◆ **WHAT IS REQUIRED**
Put the lines of the items below into a JSON list of strings, one string per line, skipping blank lines. Leave the pictures out of the list.

***** INPUT FOR THIS TASK

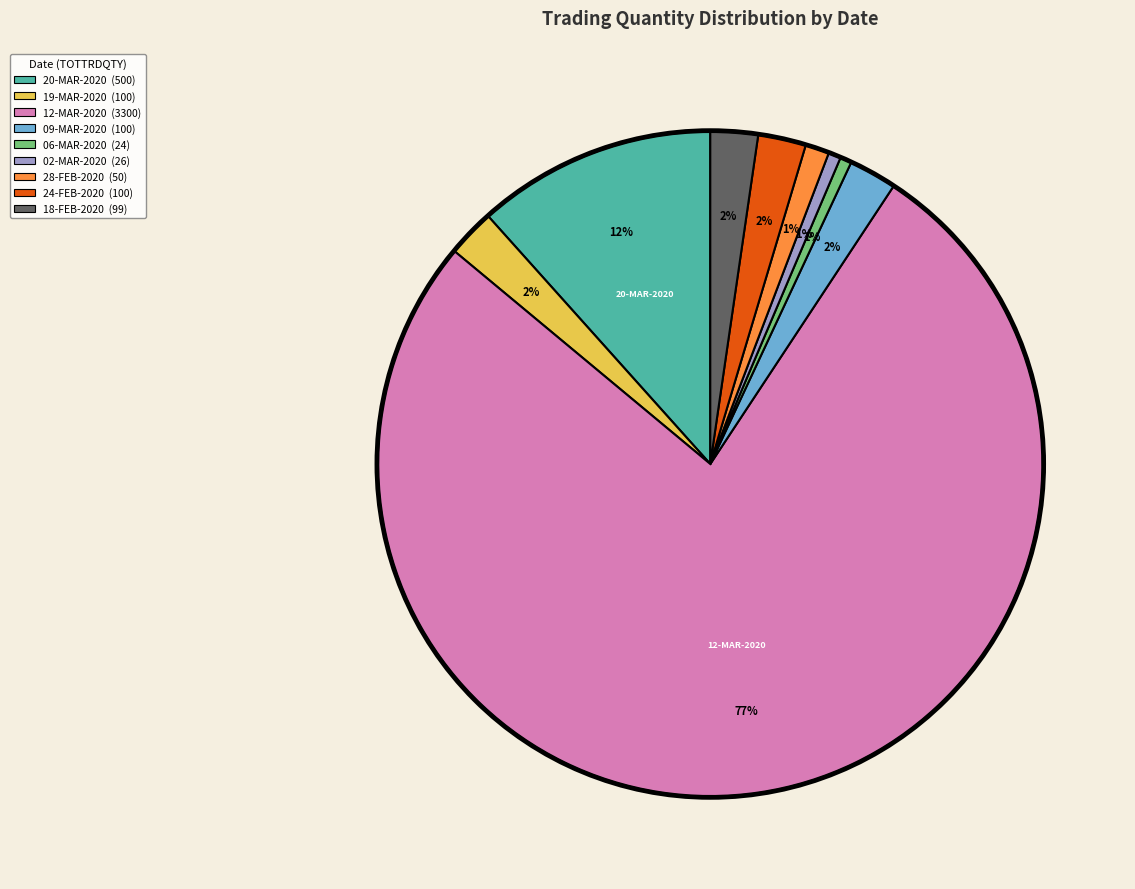

True or false: 02-MAR-2020 accounts for 6% of the total.

False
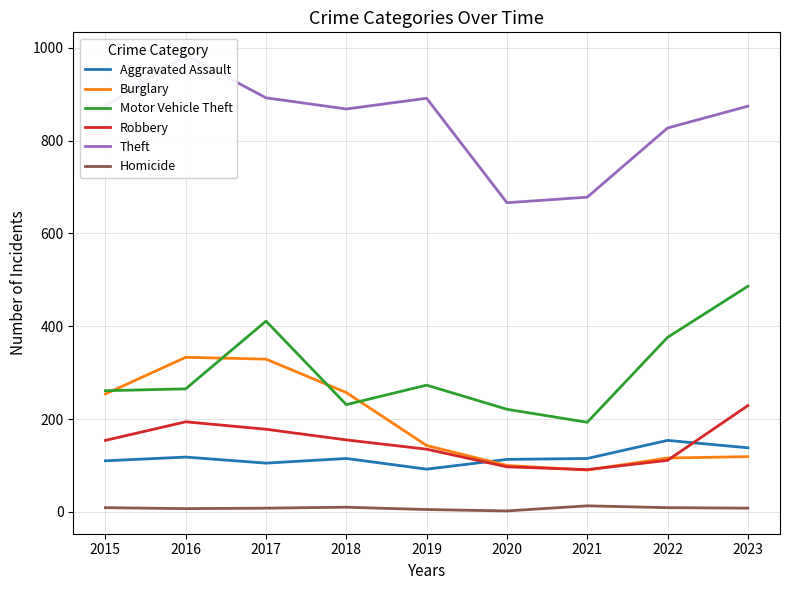

What is the approximate value of Aggravated Assault at 2023?

138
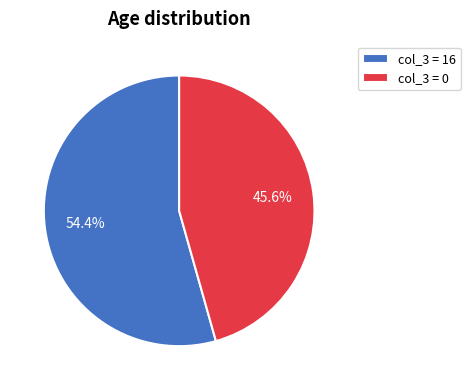

What is the total percentage of col_3 = 16 and col_3 = 0?

100.0%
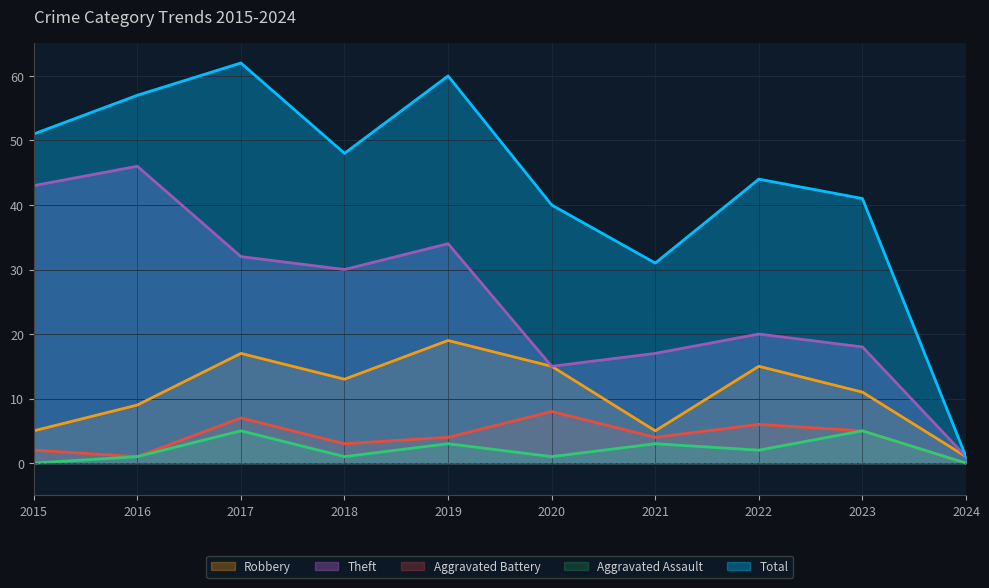

What is the difference between the Aggravated Assault values at 2017 and 2021?

2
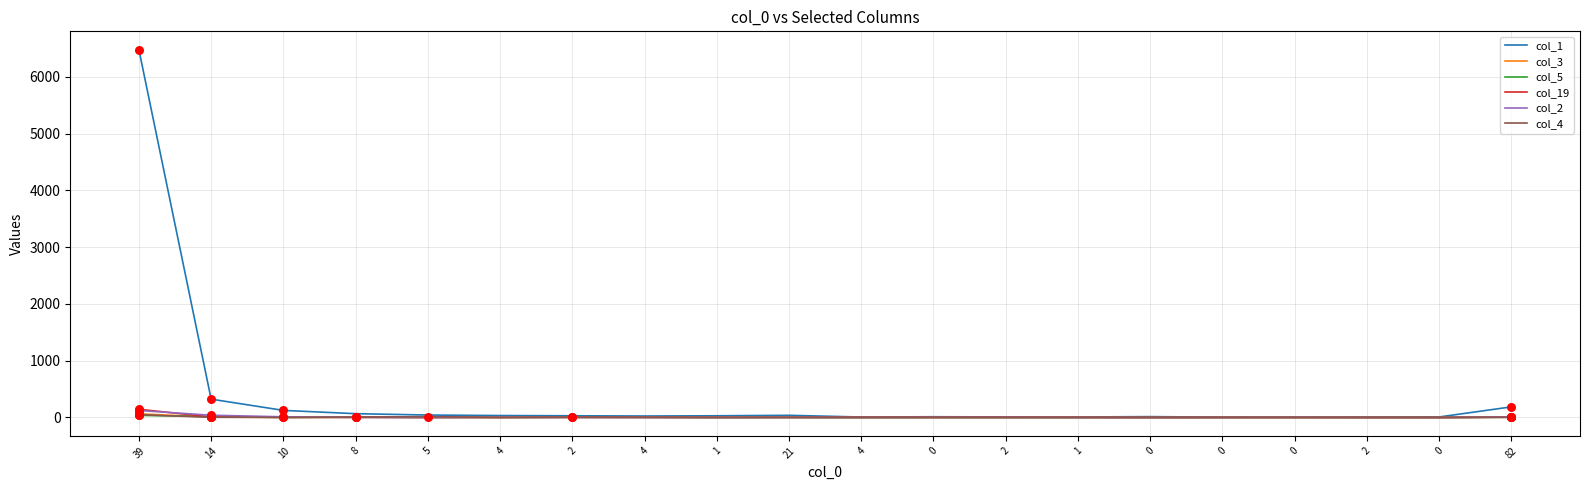

Is the value of col_19 at 21 greater than the value of col_1 at 4?

No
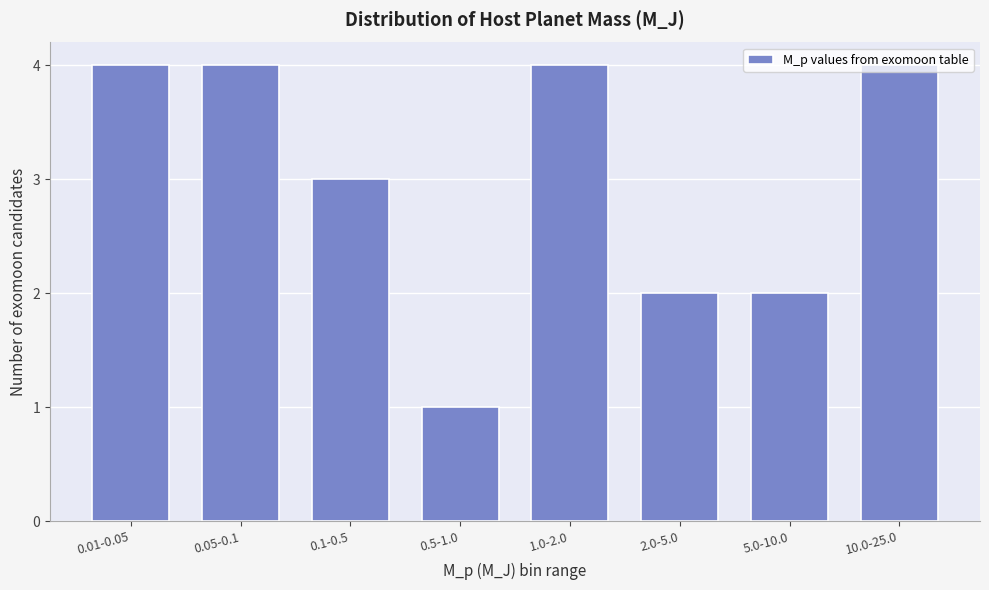

What is the change in value from 0.1-0.5 to 1.0-2.0?

+1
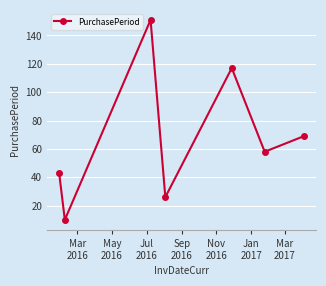

True or false: there are more than 2 points higher than both neighbors.

False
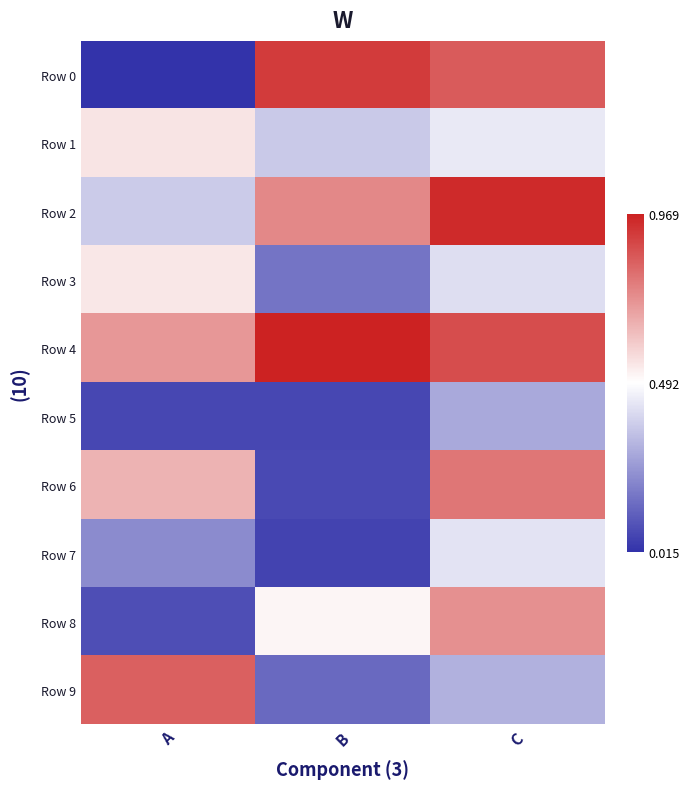

What is the difference between the highest and lowest values at B?

0.9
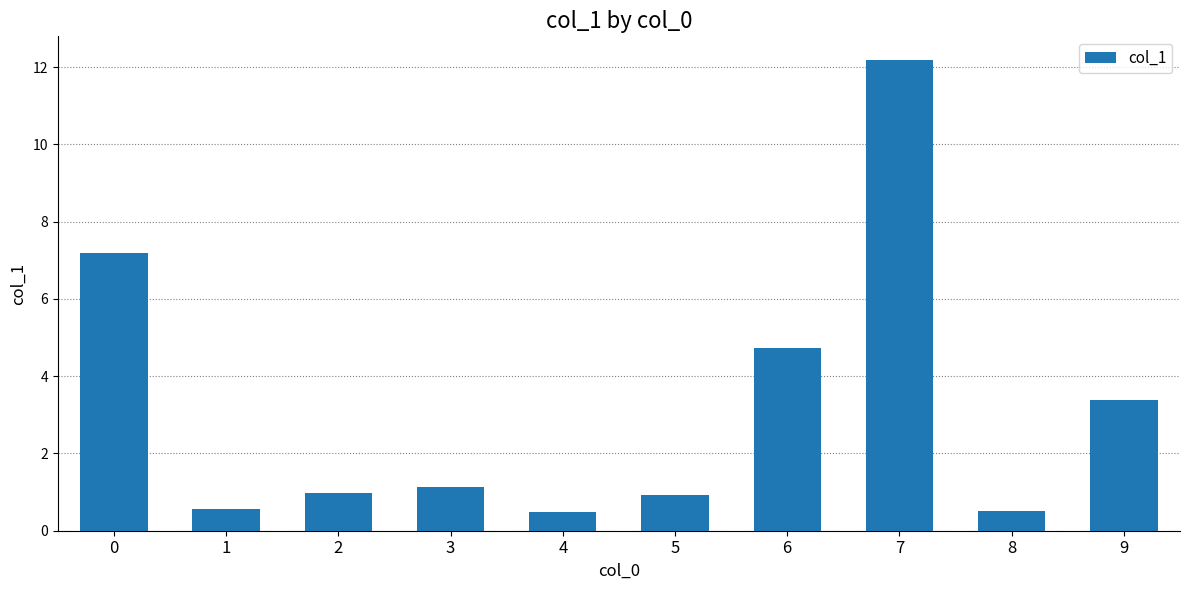

What is the value of the 7th bar from the left?

4.7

**********

◆ **TASK SOLUTION**
[
  "True or false: 02-MAR-2020 accounts for 6% of the total.",
  "False",
  "What is the approximate value of Aggravated Assault at 2023?",
  "138",
  "What is the total percentage of col_3 = 16 and col_3 = 0?",
  "100.0%",
  "What is the difference between the Aggravated Assault values at 2017 and 2021?",
  "2",
  "Is the value of col_19 at 21 greater than the value of col_1 at 4?",
  "No",
  "What is the change in value from 0.1-0.5 to 1.0-2.0?",
  "+1",
  "True or false: there are more than 2 points higher than both neighbors.",
  "False",
  "What is the difference between the highest and lowest values at B?",
  "0.9",
  "What is the value of the 7th bar from the left?",
  "4.7"
]